For the $F$ as stated, it is true that $F : L^{2}\rightarrow L^{2}$ is unitary with unitary inverse $$ F^{-1}g = \frac{1}{\sqrt{2\pi}}\int_{-\infty}^{\infty}e^{ixs}g(s)\,ds. $$ The fact that $F^{-1}$ is related to $F$ is where you get the general identity that $F^{4}=I$. Indeed, $(F^{2}f)(x) = f(-x)$ is a reflection. That's how you get $F^{4}=I$ on $L^{2}$. That alone is enough to imply that the spectrum of $F$ is $\{ 1,i,-1,-i\}$. To see why, let these roots be identified with $\lambda_{n}=i^{n-1}$ for $n=1,2,3,4$, and form the Lagrange interpolating polynomials $$ p_{k}(\lambda)=\frac{\prod_{n\ne k}(\lambda-\lambda_{n})}{\prod_{n\ne k}(\lambda_{k}-\lambda_{n})},\;\;\; k =1,2,3,4. $$ The polynomial $p_{k}$ is $1$ on $\lambda_{k}$ and $0$ on the other $\lambda_{n}$'s. Hence, $1=p_{1}+p_{2}+p_{3}+p_{4}$ because this is a third order polynomial that is $1$ at each of $4$ distinct points. It follows that $$ I=p_{1}(F)+p_{2}(F)+p_{3}(F)+p_{4}(F). $$ That means that each $P_{k}=p_{k}(F)$ is a projection. To see why, first observe that $p_{j}(F)p_{k}(F)=0$ for $j \ne k$ because $\lambda^{4}-1$ divides $p_{k}p_{j}$ in that case. Applying $p_{k}(F)$ to the above equation gives $$ p_{k}(F) = p_{k}(F)^{2}. $$ Therefore each $P_{k}=p_{k}(F)$ is a projection; these projections are disjoint; and their sum is the identity $I$ on $L^{2}$.

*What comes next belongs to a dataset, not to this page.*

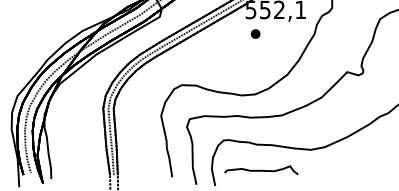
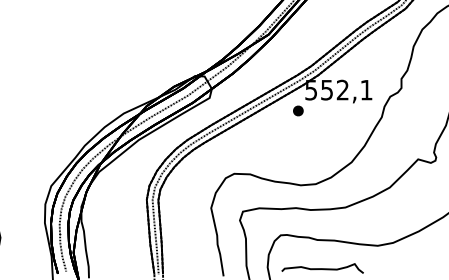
part: (255, 33) -> (298, 110), moved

$P_{k}$ is the projection onto the eigenspace of $F$ with eigenvalue $\lambda_{k}$ because $(F-\lambda_{k}I)P_{k}=0$. This is a spectral decomposition for $F$: $$ P_{k}^{2}=P_{k},\;\;\; P_{k}P_{j}=0,\;\; j \ne k,\\ I = P_1+P_2+P_3+P_4,\\ F = \lambda_1 P_1 + \lambda_2 P_2 + \lambda_3 P_3 + \lambda_4 P_4. $$ Notice that these arguments don't require inner products or norms. These arguments work for any linear operator $F$ on a complex linear space for which $F^{4}-I=0$. The same thing works for the unnormalized $F$ that you have, too.
Hermite Functions: The Hermite polynomials, as you have defined them, are $$ P_{n}(x) = e^{x^{2}}\frac{d^{n}}{dx^{n}}e^{-x^{2}}. $$ The Hermite functions $H_{n}(x)=e^{-x^{2}/2}P_{n}$ are solutions of the ODE $$ \left[-\frac{d^{2}}{dx^{2}}+x^{2}\right]H_{n}=\lambda_{n}H_{n}. $$ These are the unique $L^{2}(\mathbb{R})$ eigenfunctions of the differential equation and $\{ H_{n} \}_{n=0}^{\infty}$ forms a complete orthonormal basis of $L^{2}(\mathbb{R})$. Knowing this, when you Fourier transform the Hermite equation, you get $$ s^{2}\widehat{H_{n}}(s)-\frac{d^{2}}{ds^{2}}\widehat{H_{n}}(s)=\lambda_{n}\widehat{H_{n}}(s). $$ Because of the uniqueness of such solutions, it follows that $\widehat{H_{n}}$ must be a constant multiple of $H_{n}$. That constant multiple is an eigenvalue of the Fourier transform, which must be either $1$, $i$, $-1$ or $-i$. (Remember, I use the normalized Fourier transform with $1/\sqrt{2\pi}$ in front of it so that $\|Ff\|=\|f\|$.)